Later this year, states will begin the process of redrawing their congressional maps. It’s the same fraught and abuse-prone process that happens every 10 years after the census count is finalized. But in a new report released last week, Michael Li shows that the next round of redistricting in 2021 and 2022 will be the most challenging in recent history. The stakes couldn’t be any higher either: it could decide which party controls Congress for many years to come.


When Republicans swept the midterms nationwide in 2010, they were able to lock in gerrymanders that lasted a full decade. Since then, demographics in the South and Southwest have changed rapidly, and almost all of the growth of the eligible voting population comes from communities of color.

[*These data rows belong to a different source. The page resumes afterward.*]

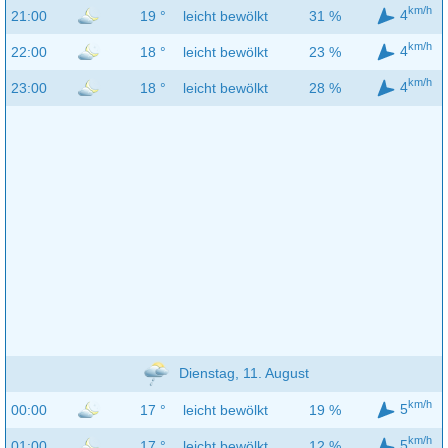
km/h
4
21:00
19 °
leicht bewölkt
31 %
km/h
4
22:00
18 °
leicht bewölkt
23 %
km/h
4
23:00
18 °
leicht bewölkt
28 %
Dienstag, 11. August
km/h
5
00:00
17 °
leicht bewölkt
19 %
km/h
5
01:00
17 °
leicht bewölkt
12 %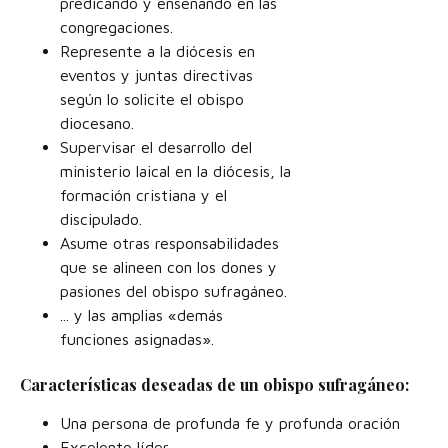
predicando y enseñando en las
congregaciones.
Represente a la diócesis en
eventos y juntas directivas
según lo solicite el obispo
diocesano.
Supervisar el desarrollo del
ministerio laical en la diócesis, la
formación cristiana y el
discipulado.
Asume otras responsabilidades
que se alineen con los dones y
pasiones del obispo sufragáneo.
... y las amplias «demás
funciones asignadas».
Características deseadas de un obispo sufragáneo:
Una persona de profunda fe y profunda oración
Excelente líder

But that growth could mean very little for the political power of these communities, with partisan gerrymandering still threatening to diminish, or even erase, their political power. Florida, Georgia, North Carolina, and Texas are at particular risk of abuse.

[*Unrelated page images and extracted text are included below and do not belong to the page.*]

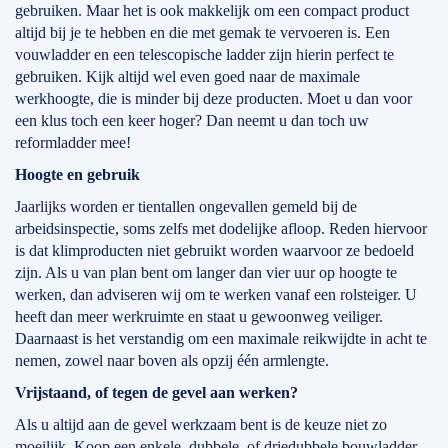
gebruiken. Maar het is ook makkelijk om een compact product
altijd bij je te hebben en die met gemak te vervoeren is. Een
vouwladder en een telescopische ladder zijn hierin perfect te
gebruiken. Kijk altijd wel even goed naar de maximale
werkhoogte, die is minder bij deze producten. Moet u dan voor
een klus toch een keer hoger? Dan neemt u dan toch uw
reformladder mee!
Hoogte en gebruik
Jaarlijks worden er tientallen ongevallen gemeld bij de
arbeidsinspectie, soms zelfs met dodelijke afloop. Reden hiervoor
is dat klimproducten niet gebruikt worden waarvoor ze bedoeld
zijn. Als u van plan bent om langer dan vier uur op hoogte te
werken, dan adviseren wij om te werken vanaf een rolsteiger. U
heeft dan meer werkruimte en staat u gewoonweg veiliger.
Daarnaast is het verstandig om een maximale reikwijdte in acht te
nemen, zowel naar boven als opzij één armlengte.
Vrijstaand, of tegen de gevel aan werken?
Als u altijd aan de gevel werkzaam bent is de keuze niet zo
moeilijk. Koop een enkele, dubbele, of driedubbele bouwladder.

What makes the upcoming process more challenging than the last?
As Ronald Brownstein describes in his Atlantic piece covering our new report, it will be the first since the Supreme Court’s 2013 decision in Shelby County v. Holder that gutted the Voting Rights Act. Prior to the decision, the law required that states with a history of racial discrimination (including those at-risk states) receive preclearance from the Justice Department for changes in their election laws, including redrawn maps. This redistricting cycle will be the first since the Voting Rights Act was passed in 1965 where communities of color will lack this protection. It’s one of many reasons why Congress must pass the John Lewis Voting Rights Advancement Act (VRAA) and the For the People Act.

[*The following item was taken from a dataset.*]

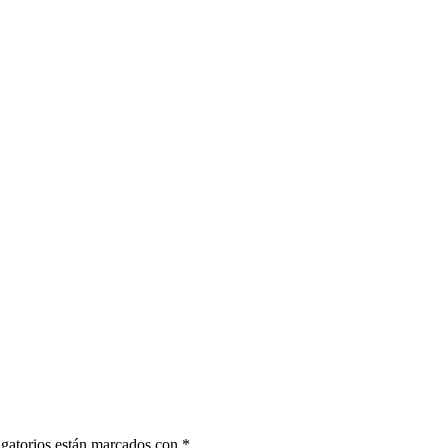
gatorios están marcados con
*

While there may not be enough time to fully restore the preclearance process before map drawing begins, certain provisions of the VRAA would at least give judges more leeway to block racially biased maps. And in the short run, the For the People Act would have an important positive impact on the upcoming redistricting. By establishing uniform rules for drawing districts, banning partisan gerrymandering, and requiring more transparency in the map-drawing process, it could protect against the gravest threats to fair map drawing across the country.


The upcoming redistricting process isn’t all bleak. As Li writes, “expect a tale of two countries.” Newly enacted reforms in much of the country will make it harder to force through partisan gerrymanders or racially discriminatory maps. But in other states, there may be even greater room for unfair processes and results than in 2011. Unless Congress passes the For the People Act and the VRAA.